As far as the java client exporters is concerned, I cannot say for sure what was the issue but I suspect that it has to do with https://github.com/prometheus/client_java/releases/tag/parent-0.10.0 or something similar as reported at https://github.com/elastic/beats/issues/24554. In such cases the headers need to be verified and if the endpoint is openmetrics
users are advised to use the openmetrics
module introduced with https://github.com/elastic/beats/pull/27269.
Describe the enhancement: Opening the issue for enhancement on behalf of a user.
They are collecting MicroProfile Metrics from Payara in JSON format.

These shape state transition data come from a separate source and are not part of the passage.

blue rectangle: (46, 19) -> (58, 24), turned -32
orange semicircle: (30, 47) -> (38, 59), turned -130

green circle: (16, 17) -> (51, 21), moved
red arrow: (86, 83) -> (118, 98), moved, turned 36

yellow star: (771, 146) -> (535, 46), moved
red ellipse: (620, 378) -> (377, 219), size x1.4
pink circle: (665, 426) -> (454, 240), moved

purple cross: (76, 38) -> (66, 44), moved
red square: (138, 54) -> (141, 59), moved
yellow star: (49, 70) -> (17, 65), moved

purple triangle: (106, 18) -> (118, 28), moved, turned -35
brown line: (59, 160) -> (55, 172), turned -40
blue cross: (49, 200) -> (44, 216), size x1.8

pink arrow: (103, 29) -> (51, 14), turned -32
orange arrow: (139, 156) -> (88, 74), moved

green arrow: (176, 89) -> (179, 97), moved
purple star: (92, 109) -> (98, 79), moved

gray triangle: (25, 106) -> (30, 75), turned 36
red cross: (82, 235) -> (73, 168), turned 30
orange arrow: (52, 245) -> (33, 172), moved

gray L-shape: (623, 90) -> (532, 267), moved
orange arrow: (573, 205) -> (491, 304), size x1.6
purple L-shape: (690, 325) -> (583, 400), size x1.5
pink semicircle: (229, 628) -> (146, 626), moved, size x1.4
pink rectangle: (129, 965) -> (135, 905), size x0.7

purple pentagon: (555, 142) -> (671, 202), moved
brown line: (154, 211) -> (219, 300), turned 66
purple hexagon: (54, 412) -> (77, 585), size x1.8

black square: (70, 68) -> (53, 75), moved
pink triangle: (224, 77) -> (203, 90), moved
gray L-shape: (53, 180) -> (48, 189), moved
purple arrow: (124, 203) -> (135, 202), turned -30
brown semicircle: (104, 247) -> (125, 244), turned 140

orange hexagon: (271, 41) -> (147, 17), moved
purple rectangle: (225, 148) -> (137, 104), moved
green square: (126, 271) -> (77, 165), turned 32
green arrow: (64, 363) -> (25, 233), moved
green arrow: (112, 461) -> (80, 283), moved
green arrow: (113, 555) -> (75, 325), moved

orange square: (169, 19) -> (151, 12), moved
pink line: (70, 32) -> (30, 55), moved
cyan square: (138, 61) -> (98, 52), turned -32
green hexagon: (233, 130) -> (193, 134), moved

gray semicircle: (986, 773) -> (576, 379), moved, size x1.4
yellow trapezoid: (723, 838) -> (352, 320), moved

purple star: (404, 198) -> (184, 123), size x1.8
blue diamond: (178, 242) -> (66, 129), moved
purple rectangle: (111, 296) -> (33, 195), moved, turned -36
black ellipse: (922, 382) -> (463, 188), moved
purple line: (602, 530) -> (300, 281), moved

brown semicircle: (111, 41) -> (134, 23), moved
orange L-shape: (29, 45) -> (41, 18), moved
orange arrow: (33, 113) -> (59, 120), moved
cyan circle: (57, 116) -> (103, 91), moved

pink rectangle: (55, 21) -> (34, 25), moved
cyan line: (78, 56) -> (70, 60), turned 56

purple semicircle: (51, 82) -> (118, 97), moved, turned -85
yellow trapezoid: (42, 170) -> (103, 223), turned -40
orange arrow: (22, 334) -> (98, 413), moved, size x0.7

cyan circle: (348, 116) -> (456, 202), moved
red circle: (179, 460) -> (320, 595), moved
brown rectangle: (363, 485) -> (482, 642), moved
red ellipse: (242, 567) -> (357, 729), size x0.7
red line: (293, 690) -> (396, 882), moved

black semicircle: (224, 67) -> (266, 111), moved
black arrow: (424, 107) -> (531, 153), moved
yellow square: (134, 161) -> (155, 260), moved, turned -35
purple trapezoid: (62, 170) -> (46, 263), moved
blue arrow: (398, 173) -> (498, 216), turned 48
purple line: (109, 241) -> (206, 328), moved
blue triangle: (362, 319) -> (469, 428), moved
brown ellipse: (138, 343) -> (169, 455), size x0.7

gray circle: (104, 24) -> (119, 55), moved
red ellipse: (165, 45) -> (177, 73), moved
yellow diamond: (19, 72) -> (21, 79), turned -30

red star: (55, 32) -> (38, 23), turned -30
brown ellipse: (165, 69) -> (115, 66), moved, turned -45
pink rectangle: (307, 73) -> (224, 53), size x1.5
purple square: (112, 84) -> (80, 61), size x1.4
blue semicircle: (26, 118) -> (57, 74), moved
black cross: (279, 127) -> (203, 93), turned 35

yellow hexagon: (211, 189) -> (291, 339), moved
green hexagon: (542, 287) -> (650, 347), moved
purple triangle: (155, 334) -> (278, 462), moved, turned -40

Unfortunately the Payara versions 5.193.1, 5.194 and 5.201 have a bug in their MicroProfile Metrics implementation and the output contains repeated TYPE lines
This violates the standard and Metricbeat yields an error:
The request is to be able to have Metricbeat to ignore duplicate (identical) TYPE lines (convert Error to Warning) and process data nevertheless.
This bug is fixed in
Payara 5.202RC1
but the upgrade is complex and lengthy due to scale of usage.Describe a specific use case for the enhancement or feature: Allow users in "bugged" version of Payara to still use Metricbeat.
As per private discussion with @exekias and @sorantis . Opening the case to keep a register of demand.